Solution Explanation: Find First and Last Position of Element in Sorted Array

This problem requires finding the start and end indices of a target value within a sorted array. A naive approach would iterate through the array, but this is not optimal. The efficient solution leverages binary search for a logarithmic time complexity.

Approach:

The core idea is to perform two binary searches: one to find the leftmost occurrence of the target and another to find the rightmost occurrence.

1. Finding the Left Boundary: We modify the standard binary search to find the leftmost index where the target value is present. If the middle element is less than the target, we search in the right half; otherwise, we search in the left half, aiming to find the smallest index with the target value.

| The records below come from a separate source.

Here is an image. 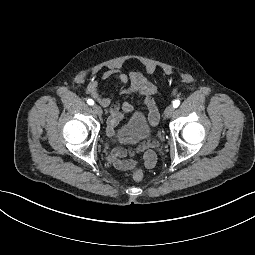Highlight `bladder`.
<instances>
[{
  "mask_svg": "<svg viewBox=\"0 0 255 255\" xmlns=\"http://www.w3.org/2000/svg\"><path fill=\"white\" fill-rule=\"evenodd\" d=\"M153 134V128L148 117L141 111L134 112L129 119L120 126L115 133V139L119 142L131 140H147Z\"/></svg>",
  "mask_w": 255,
  "mask_h": 255,
  "instance_id": "bladder-1",
  "label": "bladder"
}]
</instances>
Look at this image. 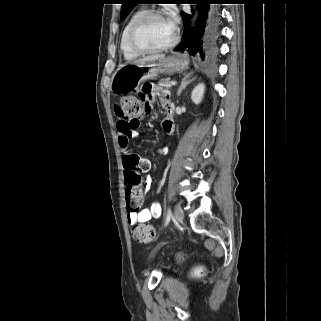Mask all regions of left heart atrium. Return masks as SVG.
I'll return each mask as SVG.
<instances>
[{
    "instance_id": "obj_1",
    "label": "left heart atrium",
    "mask_w": 321,
    "mask_h": 321,
    "mask_svg": "<svg viewBox=\"0 0 321 321\" xmlns=\"http://www.w3.org/2000/svg\"><path fill=\"white\" fill-rule=\"evenodd\" d=\"M169 22L171 23V25L174 27V19L169 20Z\"/></svg>"
}]
</instances>
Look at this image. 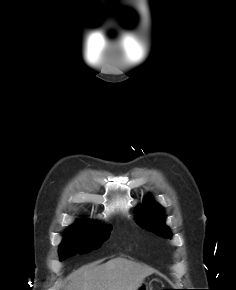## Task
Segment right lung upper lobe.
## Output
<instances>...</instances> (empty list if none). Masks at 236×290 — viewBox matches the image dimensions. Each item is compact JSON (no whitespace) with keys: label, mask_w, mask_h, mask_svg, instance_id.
I'll return each mask as SVG.
<instances>
[{"label":"right lung upper lobe","mask_w":236,"mask_h":290,"mask_svg":"<svg viewBox=\"0 0 236 290\" xmlns=\"http://www.w3.org/2000/svg\"><path fill=\"white\" fill-rule=\"evenodd\" d=\"M88 223H93V222L86 221V220H79V221L76 223V225L88 224Z\"/></svg>","instance_id":"1"}]
</instances>
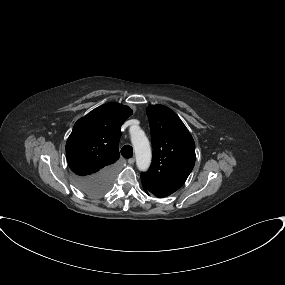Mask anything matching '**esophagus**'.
<instances>
[{"label":"esophagus","mask_w":285,"mask_h":285,"mask_svg":"<svg viewBox=\"0 0 285 285\" xmlns=\"http://www.w3.org/2000/svg\"><path fill=\"white\" fill-rule=\"evenodd\" d=\"M134 162H135V158H130V159H128V163H129V164H134Z\"/></svg>","instance_id":"34e87169"}]
</instances>
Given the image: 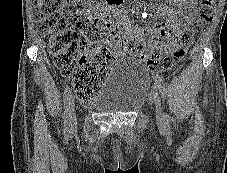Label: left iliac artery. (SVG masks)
I'll list each match as a JSON object with an SVG mask.
<instances>
[{"label":"left iliac artery","mask_w":227,"mask_h":173,"mask_svg":"<svg viewBox=\"0 0 227 173\" xmlns=\"http://www.w3.org/2000/svg\"><path fill=\"white\" fill-rule=\"evenodd\" d=\"M154 79V85L157 89H159V91L162 93V95L166 94V88L164 85V82L162 80V78L159 75H154L153 76ZM165 124L168 126L169 125V115L165 114Z\"/></svg>","instance_id":"44dca946"}]
</instances>
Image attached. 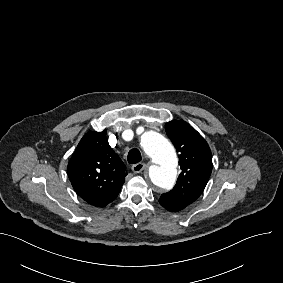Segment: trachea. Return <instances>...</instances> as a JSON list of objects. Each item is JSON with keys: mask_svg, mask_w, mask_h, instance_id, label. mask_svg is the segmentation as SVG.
Instances as JSON below:
<instances>
[{"mask_svg": "<svg viewBox=\"0 0 283 283\" xmlns=\"http://www.w3.org/2000/svg\"><path fill=\"white\" fill-rule=\"evenodd\" d=\"M127 159L130 164L139 163L142 159L140 151L137 148L131 149L128 153Z\"/></svg>", "mask_w": 283, "mask_h": 283, "instance_id": "trachea-1", "label": "trachea"}]
</instances>
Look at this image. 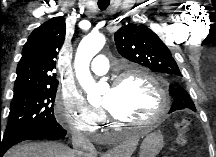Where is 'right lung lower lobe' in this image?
Instances as JSON below:
<instances>
[{
  "label": "right lung lower lobe",
  "mask_w": 216,
  "mask_h": 157,
  "mask_svg": "<svg viewBox=\"0 0 216 157\" xmlns=\"http://www.w3.org/2000/svg\"><path fill=\"white\" fill-rule=\"evenodd\" d=\"M67 134L61 125L50 126V127H39L31 129L29 131L14 135L10 138L2 140L0 142V157H3L5 152L13 145L25 141L35 139H49L58 140L63 138Z\"/></svg>",
  "instance_id": "obj_1"
}]
</instances>
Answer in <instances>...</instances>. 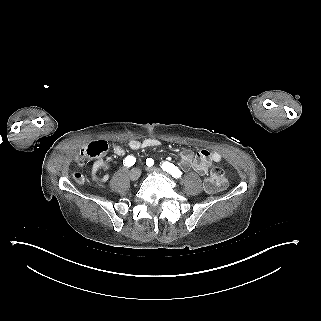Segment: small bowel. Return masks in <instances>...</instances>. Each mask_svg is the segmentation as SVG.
Wrapping results in <instances>:
<instances>
[{
  "mask_svg": "<svg viewBox=\"0 0 321 321\" xmlns=\"http://www.w3.org/2000/svg\"><path fill=\"white\" fill-rule=\"evenodd\" d=\"M160 144V141L155 138H149L144 140H136L133 139L129 141V147L133 150H139L142 148H148V147H156ZM89 147L96 148L99 152L97 154H92L90 156L98 158L93 166H92V177L94 180L98 182H106L109 178V174L107 173L110 162L106 160L103 156L108 151L109 146L106 141H95L92 144L89 145ZM113 152L117 156H123L125 154V149L123 146L119 144H114L112 146ZM221 154L215 151H209L206 149H201L197 153H193L189 150H183L179 155V165L184 170H190L193 169L200 175H206L212 166L213 163L219 162L221 160ZM85 157H77L76 161L78 163L84 162ZM99 170H104L106 173L99 177L97 175V172Z\"/></svg>",
  "mask_w": 321,
  "mask_h": 321,
  "instance_id": "1",
  "label": "small bowel"
}]
</instances>
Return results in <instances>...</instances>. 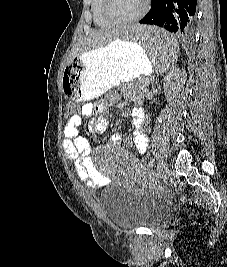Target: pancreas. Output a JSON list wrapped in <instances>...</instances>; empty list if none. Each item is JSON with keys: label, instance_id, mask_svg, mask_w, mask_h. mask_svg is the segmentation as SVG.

2. Finding the Right Boundary: Similarly, we perform another binary search to find the rightmost index. The key difference is that if the middle element is less than or equal to the target, we search in the right half; this ensures we find the largest index.

3. Handling Edge Cases: If the target is not found in either search, both left and right pointers will converge at the same index, indicating the target's absence. In this case, we return [-1, -1].

Time Complexity: O(log n) - Since we perform two binary searches, the overall time complexity remains logarithmic with respect to the input array's size.

Space Complexity: O(1) - The solution uses only a constant amount of extra space, regardless of the input array size.

Code Explanation (Python):

import bisect
 
class Solution:
    def searchRange(self, nums: List[int], target: int) -> List[int]:
        l = bisect_left(nums, target)  # Find leftmost occurrence
        r = bisect_left(nums, target + 1)  # Find leftmost occurrence of the next larger number
        return [-1, -1] if l == r else [l, r - 1]  # Return [-1,-1] if not found, otherwise [left, right]
 

The bisect_left function from Python's bisect module efficiently finds the insertion point for maintaining sorted order. bisect_left(nums, target) returns the index where target should be inserted to keep the array sorted. If target exists, it points to the leftmost occurrence. bisect_left(nums, target + 1) gives the index where the next larger element should be inserted. The difference between these two indices gives the range of the target.

Code Explanation (Java):

class Solution {
    public int[] searchRange(int[] nums, int target) {
        int l = search(nums, target);
        int r = search(nums, target + 1);
        return l == r ? new int[] {-1, -1} : new int[] {l, r - 1};
    }
 
    private int search(int[] nums, int x) {
        int left = 0, right = nums.length;
        while (left < right) {
            int mid = (left + right) >>> 1; // Right bit shift for faster division by 2
            if (nums[mid] >= x) {
                right = mid;
            } else {
                left = mid + 1;
            }
        }
        return left;
    }
}

The Java code implements a similar strategy. The search helper function performs a modified binary search, returning the index as described above.

The other language solutions follow the same algorithmic approach; only the syntax and specific binary search library functions may differ. The core logic remains consistent for optimal performance in finding the first and last positions of the target element.